ChatGPT Token Counting — API Billing and Context Window Math

(Updated: July 16, 2026 ) ChatGPT tokens API

Added RAG, pasted the whole wiki into system prompt, enabled JSON mode with a 400-line schema — invoice doubled. r/OpenAI thread says “tokens are scam” while another comment correctly notes you sent 40k tokens per call. Both happen because token math is invisible until billing arrives.

  • Words × 1.3 = tokens always — English prose ≈ 0.75 tokens/word; code, JSON, and CJK are different. Measure, don’t guess.
  • Only user message counts — System prompt, few-shot examples, tool definitions, and chat history all bill as input.
  • Output tokens are cheap so who cares — At scale, long completions (chain-of-thought leaking into output) dominate cost.
  • Context window = free space — Filling 128k context still costs input token rate for every token you send.

What counts as input

ComponentBills as input?
System messageYes
Prior turns in chatYes (unless truncated server-side)
User messageYes
Image tokens (vision)Yes, tile-based
Function/tool schemasYes
Retrieved RAG chunksYes — every request

Truncation strategies (keep last N turns, summarize old context) exist because unused history still costs money.

Rough English estimates

ContentApprox tokens
1 word~1.3 tokens (inverse: ~0.75 words/token)
1 page (~500 words)~650–750 tokens
10k word doc~13k–15k tokens

Use token counter tool or official tiktoken for exact counts on your model.

import tiktoken
enc = tiktoken.encoding_for_model("gpt-4o")
print(len(enc.encode("Your prompt here")))

Context window vs billing

Model advertises 128k context — that’s capacity, not price. Sending 100k tokens input at $/1M input rate is the real constraint. Design for:

  • Smaller retrieved chunks (top-k, MMR)
  • Summarized memory instead of full transcript
  • Structured outputs to cap completion length (max_tokens)
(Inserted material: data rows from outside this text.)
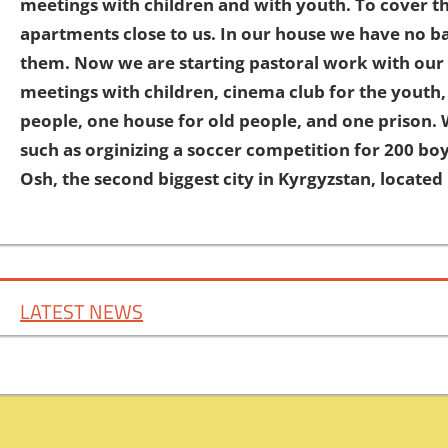
meetings with children and with youth. To cover t
apartments close to us. In our house we have no ba
them. Now we are starting pastoral work with our 
meetings with children, cinema club for the youth,
people, one house for old people, and one prison. 
such as orginizing a soccer competition for 200 boy
Osh, the second biggest city in Kyrgyzstan, locate
LATEST NEWS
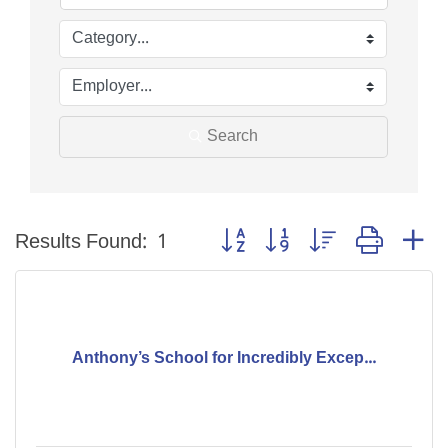
Search
Button group with nested dropdo
Results Found:
1
Anthony’s School for Incredibly Excep...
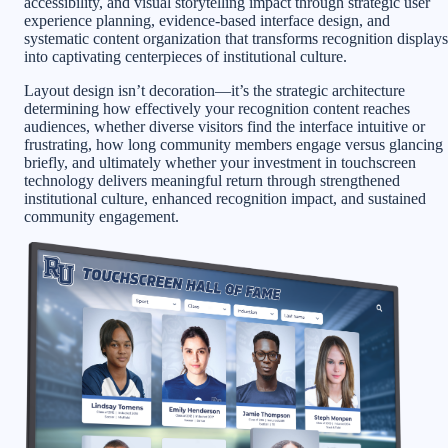
accessibility, and visual storytelling impact through strategic user
experience planning, evidence-based interface design, and
systematic content organization that transforms recognition displays
into captivating centerpieces of institutional culture.
Layout design isn’t decoration—it’s the strategic architecture
determining how effectively your recognition content reaches
audiences, whether diverse visitors find the interface intuitive or
frustrating, how long community members engage versus glancing
briefly, and ultimately whether your investment in touchscreen
technology delivers meaningful return through strengthened
institutional culture, enhanced recognition impact, and sustained
community engagement.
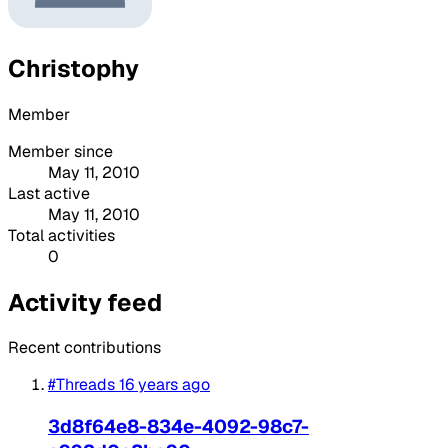
Christophy
Member
Member since
May 11, 2010
Last active
May 11, 2010
Total activities
0
Activity feed
Recent contributions
#Threads
16 years ago
3d8f64e8-834e-4092-98c7-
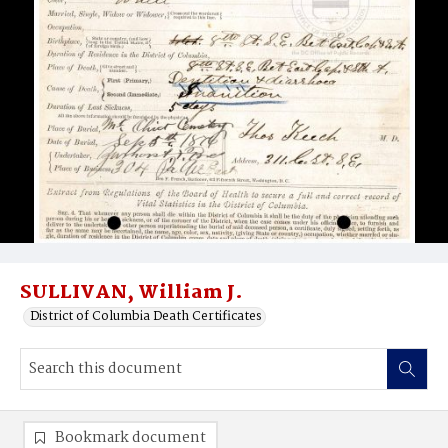
SULLIVAN, William J.
District of Columbia Death Certificates
Bookmark document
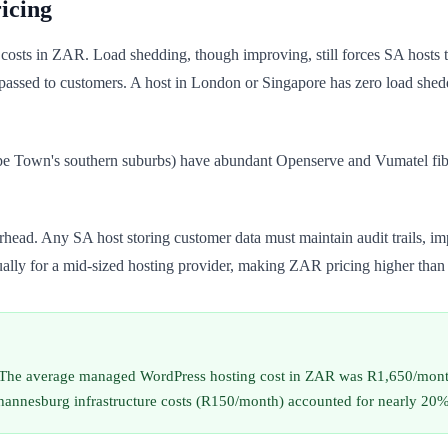
icing
ing costs in ZAR. Load shedding, though improving, still forces SA host
passed to customers. A host in London or Singapore has zero load she
pe Town's southern suburbs) have abundant Openserve and Vumatel fib
ead. Any SA host storing customer data must maintain audit trails, im
lly for a mid-sized hosting provider, making ZAR pricing higher tha
. The average managed WordPress hosting cost in ZAR was R1,650/mont
esburg infrastructure costs (R150/month) accounted for nearly 20% of t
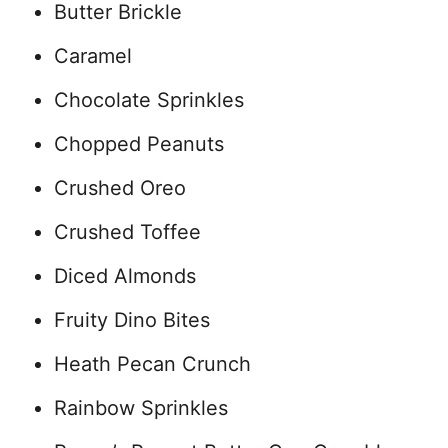
Butter Brickle
Caramel
Chocolate Sprinkles
Chopped Peanuts
Crushed Oreo
Crushed Toffee
Diced Almonds
Fruity Dino Bites
Heath Pecan Crunch
Rainbow Sprinkles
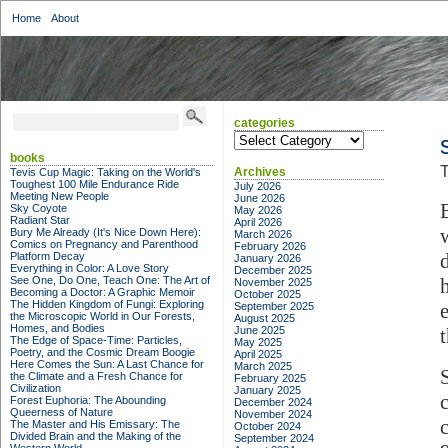
Home
About
categories
categories
books
T
Archives
Tevis Cup Magic: Taking on the World's
Toughest 100 Mile Endurance Ride
July 2026
Meeting New People
June 2026
Sky Coyote
May 2026
Radiant Star
April 2026
Bury Me Already (It's Nice Down Here):
March 2026
Comics on Pregnancy and Parenthood
February 2026
Platform Decay
January 2026
Everything in Color: A Love Story
December 2025
See One, Do One, Teach One: The Art of
November 2025
Becoming a Doctor: A Graphic Memoir
October 2025
The Hidden Kingdom of Fungi: Exploring
September 2025
the Microscopic World in Our Forests,
August 2025
Homes, and Bodies
June 2025
The Edge of Space-Time: Particles,
May 2025
Poetry, and the Cosmic Dream Boogie
April 2025
Here Comes the Sun: A Last Chance for
March 2025
the Climate and a Fresh Chance for
February 2025
Civilization
January 2025
Forest Euphoria: The Abounding
December 2024
Queerness of Nature
November 2024
The Master and His Emissary: The
October 2024
Divided Brain and the Making of the
September 2024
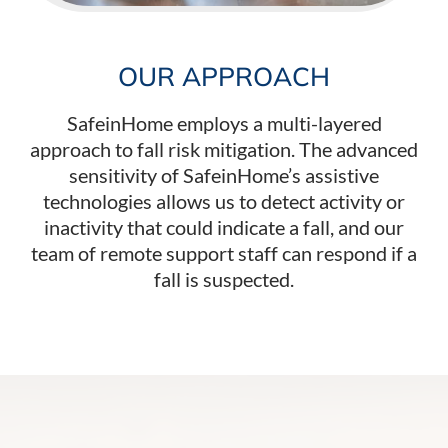
OUR APPROACH
SafeinHome employs a multi-layered
approach to fall risk mitigation. The advanced
sensitivity of SafeinHome’s assistive
technologies allows us to detect activity or
inactivity that could indicate a fall, and our
team of remote support staff can respond if a
fall is suspected.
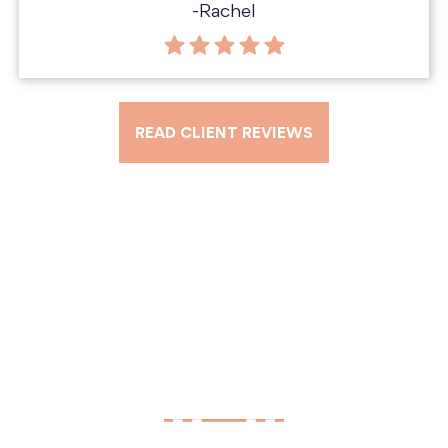
-Rachel
READ CLIENT REVIEWS
Tell Us About Your Case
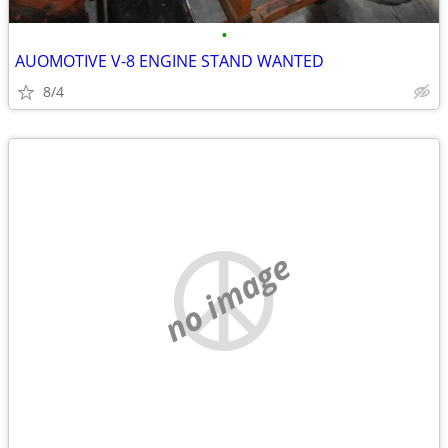
•
AUOMOTIVE V-8 ENGINE STAND WANTED
8/4
no image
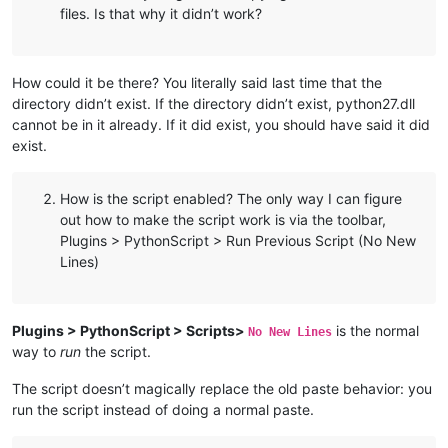
files. Is that why it didn’t work?
How could it be there? You literally said last time that the
directory didn’t exist. If the directory didn’t exist, python27.dll
cannot be in it already. If it did exist, you should have said it did
exist.
How is the script enabled? The only way I can figure
out how to make the script work is via the toolbar,
Plugins > PythonScript > Run Previous Script (No New
Lines)
Plugins > PythonScript > Scripts>
is the normal
No New Lines
way to
run
the script.
The script doesn’t magically replace the old paste behavior: you
run the script instead of doing a normal paste.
Cost reduction that actually works

  1. Count before ship — Wire tokenizer into CI for prompt templates.
  2. Shrink system prompt — Remove duplicate instructions buried in user messages too.
  3. Cache (where supported) — Prompt caching reduces repeated prefix cost on supported models.
  4. Cheaper model for routing — Classify intent with small model; escalate only when needed.
  5. Don’t log full prompts to Slack — Also a security issue.

ChatGPT UI vs API

Plus subscription ≠ API credits. Playground and ChatGPT app token usage doesn’t map 1:1 to API billing rates. Production apps need API dashboard metrics.

Vision token intuition

Images aren’t “one token” — they’re tiled and encoded. A 1920×1080 screenshot can be thousands of tokens. Resize before send if detail isn’t needed.

Streaming and partial output still bill

Streaming completions (stream: true) charge for tokens actually generated, not the max_tokens ceiling. Stopping early saves output cost — but input was already sent and billed in full when the request started. Client-side abort does not refund input tokens.

Model-specific tokenizer drift

gpt-4, gpt-4o, and open-weight models each use different tokenizers. A prompt that fits 8k on one model may overflow another. Never copy max_tokens settings across model migrations without re-measuring — migration posts on r/LocalLLaMA are full of “same prompt, different context usage” surprises.

Batch API vs realtime

OpenAI Batch (and similar queue products) discounts latency for offline jobs. Token counts are identical; only price and SLA differ. If you’re embedding 2M product descriptions overnight, batch + pre-counted chunks beats hammering realtime endpoints and wondering why rate limits fired at 2am.

Tool: count before you call

The token-counter tool estimates tokens for prompts locally — sanity-check RAG payloads before they hit production.

Try the token-counter tool

TL;DR

Billed tokens = everything you send + everything the model returns. English ≈ ¾ word per token is a rough guide; code/RAG/system prompts blow estimates. Measure with tiktoken, trim history, size RAG chunks deliberately.